● **EXERCISE BRIEF**
Images aside, return all the entries exactly.
Start of Block
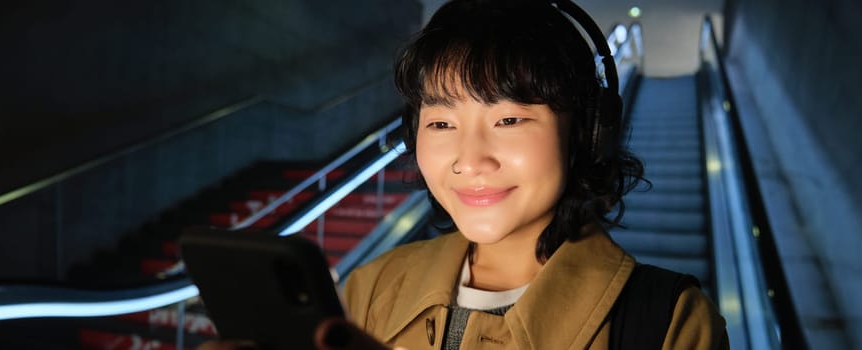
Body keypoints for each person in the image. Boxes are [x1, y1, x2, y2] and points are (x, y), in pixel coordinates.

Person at [205, 0, 728, 348]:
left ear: (587, 132)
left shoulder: (667, 322)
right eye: (440, 121)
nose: (469, 159)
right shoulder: (372, 287)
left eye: (508, 118)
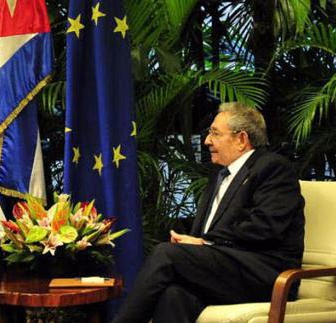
End of Block
● **ANSWER**
Body keypoints for each person in the image. Boxes are [x1, y1, x2, y2] and points are (x, y), in pixel coordinates.

Person at [205, 0, 728, 348]:
left ear: (587, 132)
left shoulder: (667, 322)
right eye: (440, 121)
nose: (469, 159)
right shoulder: (372, 287)
left eye: (508, 118)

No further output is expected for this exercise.